Trump’s tough-on-crime rhetoric has been steady even as he was convicted on 34 federal criminal counts last week over business documents allegedly falsified during the 2016 presidential election to cover up an affair with an adult film actor a decade earlier. Trump, 77, is the first former U.S. president in modern history to be convicted on criminal charges. The Democrat-controlled House previously impeached him twice while in office on attempts to influence the 2020 presidential race he lost to Biden and his alleged impact on the Jan. 6, 2021, attack on the Capitol.

But recent polls have shown his support has taken little damage among his supporters.
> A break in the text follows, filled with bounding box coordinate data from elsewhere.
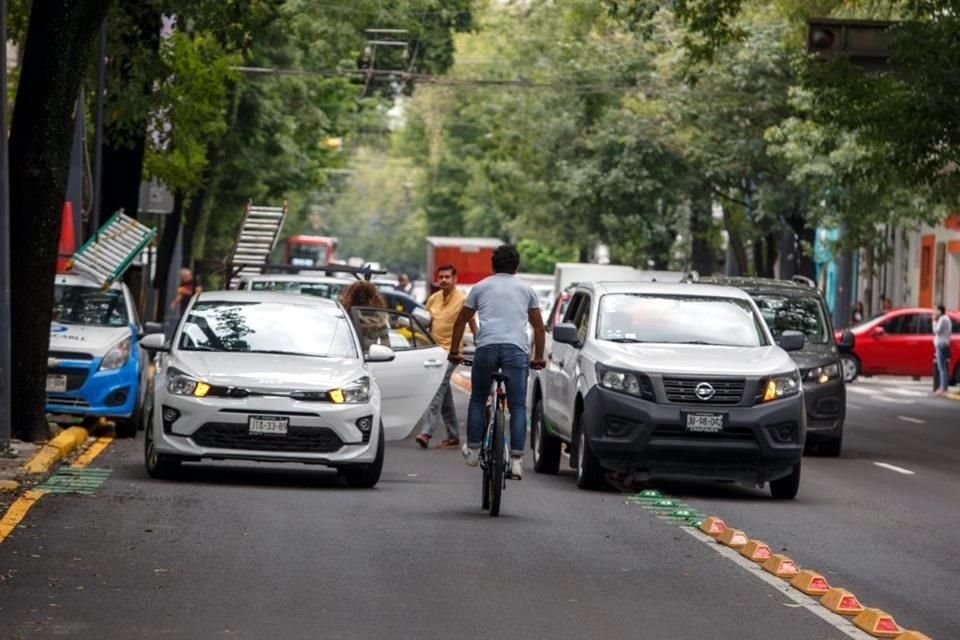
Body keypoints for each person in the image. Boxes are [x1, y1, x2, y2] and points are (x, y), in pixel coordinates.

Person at [448, 245, 546, 480]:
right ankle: (516, 461)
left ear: (492, 266)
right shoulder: (526, 290)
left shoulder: (480, 287)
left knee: (479, 399)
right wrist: (539, 357)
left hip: (487, 349)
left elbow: (461, 321)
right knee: (518, 406)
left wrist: (454, 351)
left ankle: (472, 450)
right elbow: (539, 327)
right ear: (517, 266)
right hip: (516, 351)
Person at [415, 265, 478, 450]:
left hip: (452, 352)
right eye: (441, 277)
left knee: (437, 389)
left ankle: (426, 432)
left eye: (447, 277)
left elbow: (472, 321)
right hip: (433, 351)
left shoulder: (463, 298)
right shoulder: (433, 299)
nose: (443, 280)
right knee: (444, 392)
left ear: (454, 278)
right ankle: (453, 435)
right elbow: (424, 322)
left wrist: (479, 341)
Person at [340, 280, 389, 352]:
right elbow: (386, 345)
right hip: (369, 357)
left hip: (346, 354)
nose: (362, 297)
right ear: (373, 296)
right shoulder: (380, 318)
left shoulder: (344, 315)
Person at [933, 304, 952, 396]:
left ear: (940, 311)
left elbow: (937, 330)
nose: (935, 312)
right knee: (944, 367)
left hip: (941, 344)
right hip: (945, 344)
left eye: (936, 310)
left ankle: (942, 388)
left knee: (942, 368)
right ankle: (944, 387)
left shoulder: (942, 319)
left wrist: (934, 320)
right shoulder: (947, 319)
Some surveyed in recent polls even said they are more likely to support him in this year’s election, and GOP voters in general are reporting they are more likely to support electing people convicted of felonies after Trump’s conviction.

Trump used the opportunity to revive his enigmatic “Make America Great Again” slogan as he’s campaigned for a second term.

“We turned our country around,” Trump said in Arizona. “Now I can use that slogan because our country is a failed nation.”

On his campaign’s launch of Swamp the Vote USA movement to “swamp” or heavily lean into more early, mail in and general voter turnout, Trump acknowledged he’s taken a different view on his old use of “swamp” as he’s embraced the word.

“It’s a different version of the word ‘swamp,'” he said. “We like the word ‘swamp’ because it’s meant so much.”